[英]Python C extension link with a custom shared library
I am writing a Python C extension on a very old Red Hat system. 我正在一个非常古老的Red Hat系统上编写Python C扩展。 The system has zlib 1.2.3, which does not correctly support large files. 系统具有zlib 1.2.3,它不能正确支持大文件。 Unfortunately, I can't just upgrade the system zlib to a newer version, since some of the packages poke into internal zlib structures and that breaks on newer zlib versions. 不幸的是,我不能只是将系统zlib升级到更新的版本,因为一些软件包会进入内部zlib结构并且会破坏新的zlib版本。

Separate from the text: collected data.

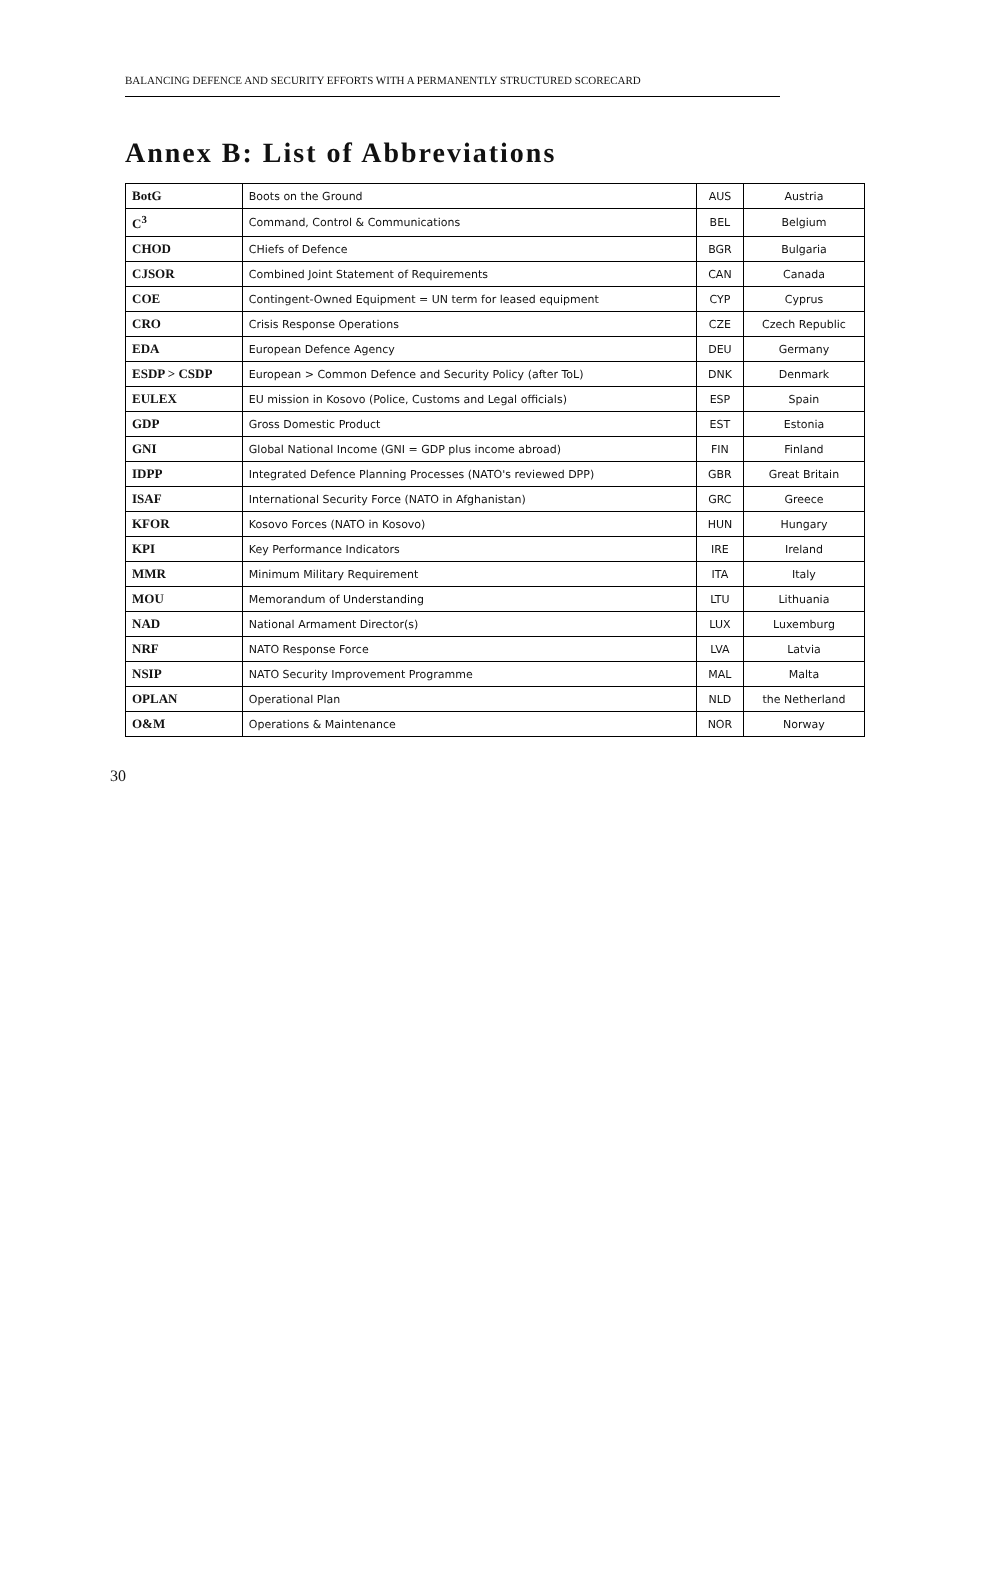BALANCING DEFENCE AND SECURITY EFFORTS WITH A PERMANENTLY STRUCTURED SCORECARD
Annex B: List of Abbreviations
| BotG | Boots on the Ground | AUS | Austria |
| C<sup>3</sup> | Command, Control & Communications | BEL | Belgium |
| CHOD | CHiefs of Defence | BGR | Bulgaria |
| CJSOR | Combined Joint Statement of Requirements | CAN | Canada |
| COE | Contingent-Owned Equipment = UN term for leased equipment | CYP | Cyprus |
| CRO | Crisis Response Operations | CZE | Czech Republic |
| EDA | European Defence Agency | DEU | Germany |
| ESDP > CSDP | European > Common Defence and Security Policy (after ToL) | DNK | Denmark |
| EULEX | EU mission in Kosovo (Police, Customs and Legal officials) | ESP | Spain |
| GDP | Gross Domestic Product | EST | Estonia |
| GNI | Global National Income (GNI = GDP plus income abroad) | FIN | Finland |
| IDPP | Integrated Defence Planning Processes (NATO's reviewed DPP) | GBR | Great Britain |
| ISAF | International Security Force (NATO in Afghanistan) | GRC | Greece |
| KFOR | Kosovo Forces (NATO in Kosovo) | HUN | Hungary |
| KPI | Key Performance Indicators | IRE | Ireland |
| MMR | Minimum Military Requirement | ITA | Italy |
| MOU | Memorandum of Understanding | LTU | Lithuania |
| NAD | National Armament Director(s) | LUX | Luxemburg |
| NRF | NATO Response Force | LVA | Latvia |
| NSIP | NATO Security Improvement Programme | MAL | Malta |
| OPLAN | Operational Plan | NLD | the Netherland |
| O&M | Operations & Maintenance | NOR | Norway |
30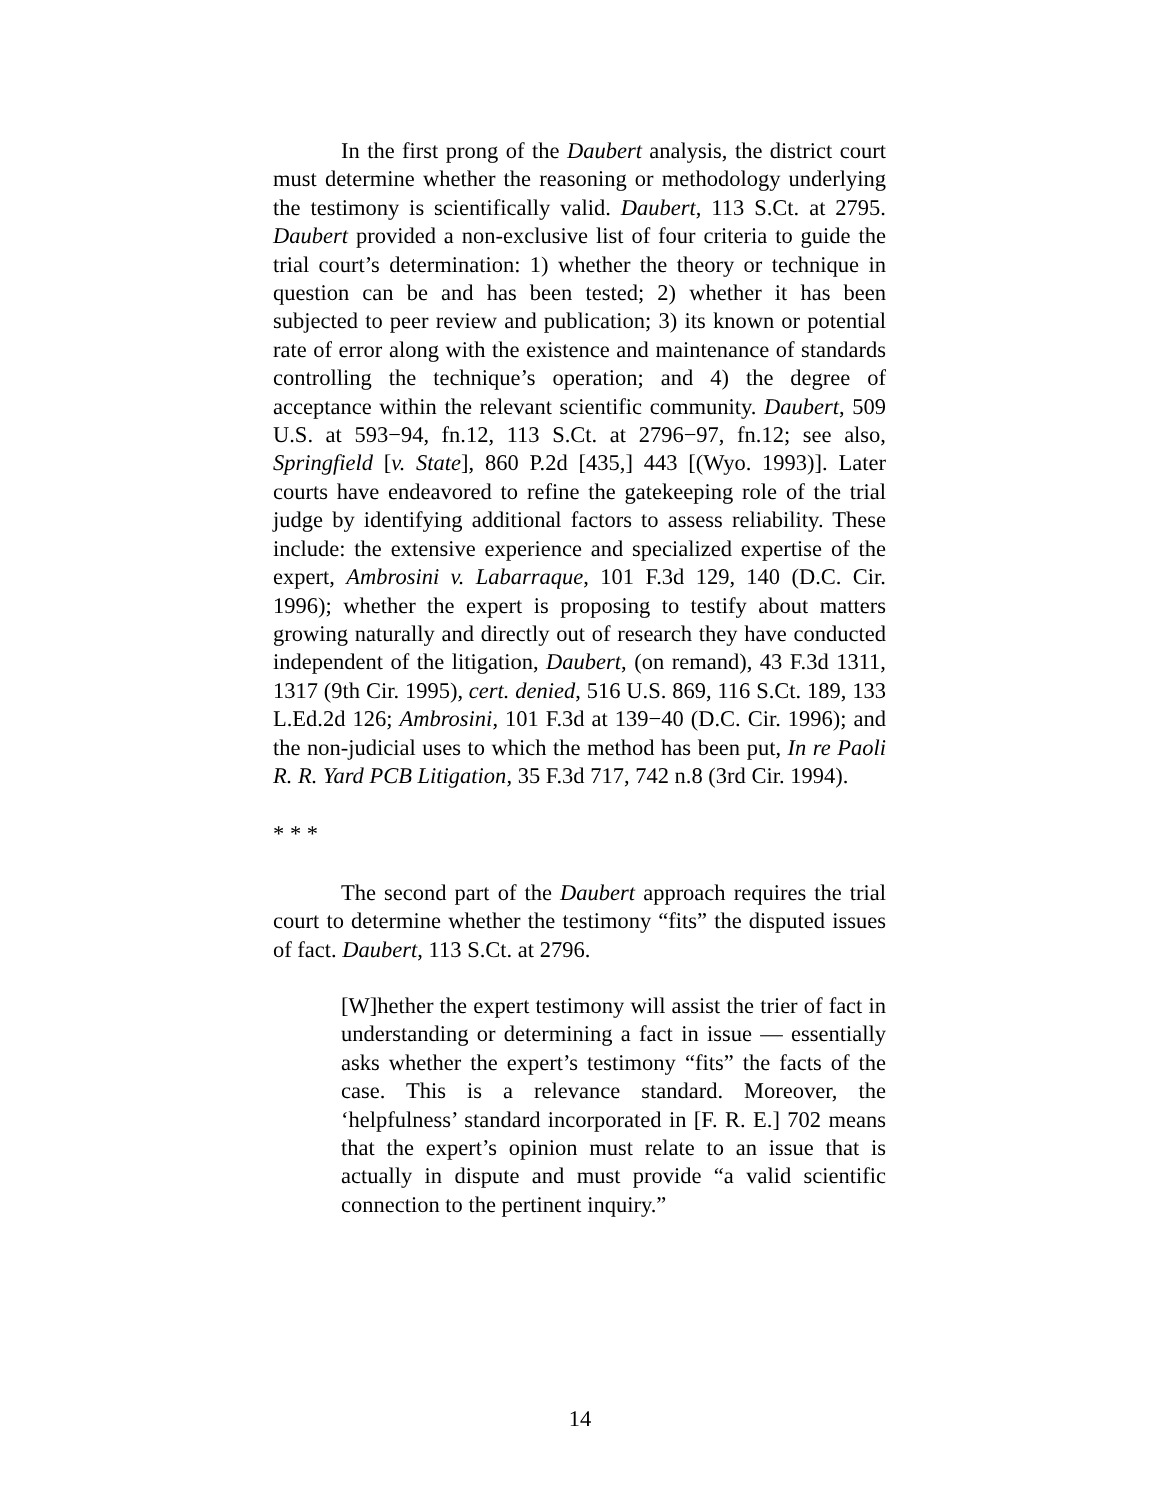In the first prong of the Daubert analysis, the district court must determine whether the reasoning or methodology underlying the testimony is scientifically valid. Daubert, 113 S.Ct. at 2795. Daubert provided a non-exclusive list of four criteria to guide the trial court’s determination: 1) whether the theory or technique in question can be and has been tested; 2) whether it has been subjected to peer review and publication; 3) its known or potential rate of error along with the existence and maintenance of standards controlling the technique’s operation; and 4) the degree of acceptance within the relevant scientific community. Daubert, 509 U.S. at 593−94, fn.12, 113 S.Ct. at 2796−97, fn.12; see also, Springfield [v. State], 860 P.2d [435,] 443 [(Wyo. 1993)]. Later courts have endeavored to refine the gatekeeping role of the trial judge by identifying additional factors to assess reliability. These include: the extensive experience and specialized expertise of the expert, Ambrosini v. Labarraque, 101 F.3d 129, 140 (D.C. Cir. 1996); whether the expert is proposing to testify about matters growing naturally and directly out of research they have conducted independent of the litigation, Daubert, (on remand), 43 F.3d 1311, 1317 (9th Cir. 1995), cert. denied, 516 U.S. 869, 116 S.Ct. 189, 133 L.Ed.2d 126; Ambrosini, 101 F.3d at 139−40 (D.C. Cir. 1996); and the non-judicial uses to which the method has been put, In re Paoli R. R. Yard PCB Litigation, 35 F.3d 717, 742 n.8 (3rd Cir. 1994).
* * *
The second part of the Daubert approach requires the trial court to determine whether the testimony “fits” the disputed issues of fact. Daubert, 113 S.Ct. at 2796.
[W]hether the expert testimony will assist the trier of fact in understanding or determining a fact in issue — essentially asks whether the expert’s testimony “fits” the facts of the case. This is a relevance standard. Moreover, the ‘helpfulness’ standard incorporated in [F. R. E.] 702 means that the expert’s opinion must relate to an issue that is actually in dispute and must provide “a valid scientific connection to the pertinent inquiry.”
14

I would like to build my extension so that all the zlib calls ( gzopen()
, gzseek()
etc.) are resolved to a custom zlib that I install in my user directory, without affecting the rest of the Python executable and other extensions. 我想构建我的扩展,以便所有zlib调用( gzopen()
, gzseek()
等)被解析为我安装在我的用户目录中的自定义zlib,而不会影响其余的Python可执行文件和其他扩展。
I have tried statically linking in libz.a
by adding libz.a
to the gcc command line during linking, but it did not work (still cannot create large files using gzopen()
for example). 我曾尝试在静态链接libz.a
加入libz.a
在连接过程中gcc的命令行,但它没有工作(仍然使用不能创建大文件gzopen()
为例)。 I also tried passing -z origin -Wl,-rpath=/path/to/zlib -lz
to gcc, but that also did not work. 我也尝试将-z origin -Wl,-rpath=/path/to/zlib -lz
, -z origin -Wl,-rpath=/path/to/zlib -lz
给gcc,但这也没有用。
Since newer versions of zlib are still named zlib 1.x
, the soname
is the same, so I think symbol versioning would not work. 由于较新版本的zlib仍然命名为zlib 1.x
,因此soname
是相同的,所以我认为符号版本控制不起作用。 Is there a way to do what I want to do? 有办法做我想做的事吗?
I am on a 32-bit Linux system. 我在32位Linux系统上。 Python version is 2.6, which is custom-built. Python版本是2.6,它是定制的。
Edit : 编辑 :
I created a minimal example. 我创建了一个最小的例子。 I am using Cython (version 0.19.1). 我正在使用Cython(版本0.19.1)。
File gztest.pyx
: 文件gztest.pyx
:
from libc.stdio cimport printf, fprintf, stderr
from libc.string cimport strerror
from libc.errno cimport errno
from libc.stdint cimport int64_t
cdef extern from "zlib.h":
ctypedef void *gzFile
ctypedef int64_t z_off_t
int gzclose(gzFile fp)
gzFile gzopen(char *path, char *mode)
int gzread(gzFile fp, void *buf, unsigned int n)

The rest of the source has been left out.